About 100 women’s rights activists and their supporters turned out yesterday for a “One Billion Rising” gathering in Phnom Penh, though the event’s relatively sparse male attendance highlighted what some attendees consider the greatest obstacle to gender equality in Cambodia – getting the message to those who need it most.

The Rising rallies take place in major cities all over the world each February, and seek to combat gender-based stereotyping and violence. Held in the auditorium of the American Intercontinental Institute’s Tuol Kork campus, the gathering featured interactive song and dance numbers, face-painting, a comedy skit and short films condemning gender-based violence and its gratuitous depictions in Cambodian pop culture.

Ros Sopheap, an organiser of the events since 2013 and executive director of Gender and Development for Cambodia (GADC), said that awareness of and enthusiasm for the event had steadily increased over the years.

Nevertheless, yesterday’s crowd was overwhelmingly well-educated and female, with strong ties to NGOs, and while men were present, they constituted a small minority.

Chansolinda Cheath, who works as a project officer for SILAKA, an NGO that offers training programs and consulting services for other Cambodian NGOs, said that she hoped One Billion Rising would provide young women with “more confidence”, but also hoped to see more men attend in the future.

“We need men to understand women’s rights,” says Cheath. “If you only provide training to women, only they know their rights,” she said.

Chandy Eng, a former GADC staff member who recently completed a master’s degree in international human rights in Thailand, agreed.

“When men see ‘violence against women’, they get awkward,” she sighed. “They say ‘why violence against women, but not men?’”

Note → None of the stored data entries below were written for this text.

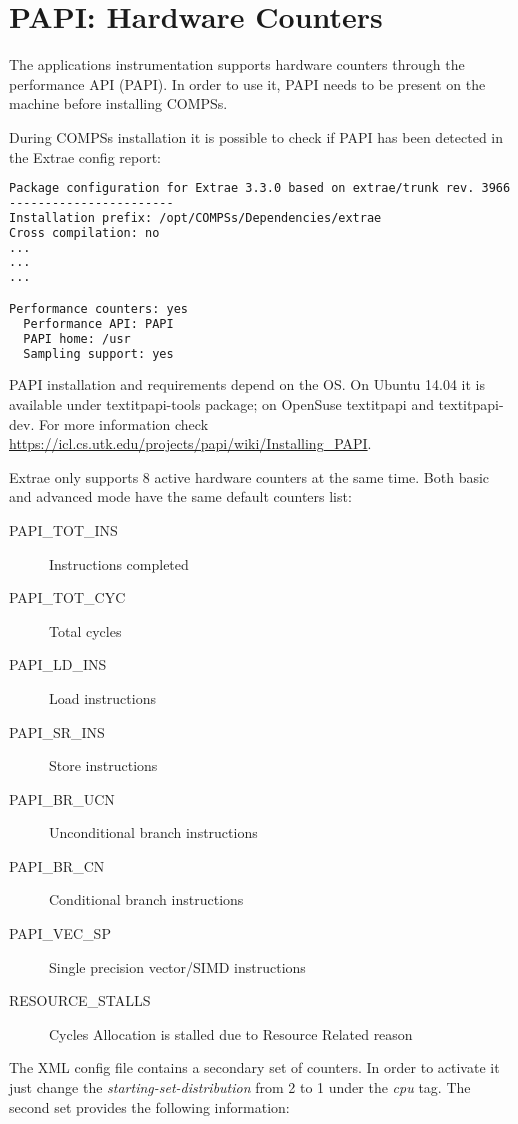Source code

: \section{PAPI: Hardware Counters}
\label{sec:papi}

The applications instrumentation supports hardware counters through the performance API (PAPI). In order to use it, PAPI needs to be present on the machine before installing
COMPSs. 

During COMPSs installation it is possible to check if PAPI has been detected in the Extrae config report:

\begin{lstlisting}[language=bash]
Package configuration for Extrae 3.3.0 based on extrae/trunk rev. 3966:
-----------------------
Installation prefix: /opt/COMPSs/Dependencies/extrae
Cross compilation: no
...
...
...

Performance counters: yes
  Performance API: PAPI
  PAPI home: /usr
  Sampling support: yes
\end{lstlisting}


PAPI installation and requirements depend on the OS. On Ubuntu 14.04 it is available under textit{papi-tools} package; on OpenSuse textit{papi} and textit{papi-dev}.
For more information check \url{https://icl.cs.utk.edu/projects/papi/wiki/Installing_PAPI}.

Extrae only supports 8 active hardware counters at the same time. Both basic and advanced mode have the same default counters list:

\begin{description}
 \item [PAPI\_TOT\_INS] Instructions completed
 \item [PAPI\_TOT\_CYC] Total cycles
 \item [PAPI\_LD\_INS] Load instructions
 \item [PAPI\_SR\_INS] Store instructions
 \item [PAPI\_BR\_UCN] Unconditional branch instructions
 \item [PAPI\_BR\_CN] Conditional branch instructions
 \item [PAPI\_VEC\_SP] Single precision vector/SIMD instructions
 \item [RESOURCE\_STALLS] Cycles Allocation is stalled due to Resource Related reason
\end{description}

The XML config file contains a secondary set of counters. In order to activate it just change the \textit{starting-set-distribution} from 2 to 1 under the \textit{cpu} tag. The second set provides the following information:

To counter this ignorance of gender-based discrimination and violence, Eng asked her boyfriend Pisey Lay to join her at the gathering.

Lay, a 26-year-old who works for the Ministry of Agriculture, Forestry and Fisheries, acknowledged his own struggles with sexism.

“It took years,” he said. “Whenever I talk to my friends or relatives they say, ‘Men must be the decision makers’.”

And though he hoped One Billion Rising would help sensitise other young men to gender-based issues in Cambodia, Lay said he remained sceptical.

“People will post about this on social media,” he said. “It helps, but only a little; we come from an environment where men run everything.”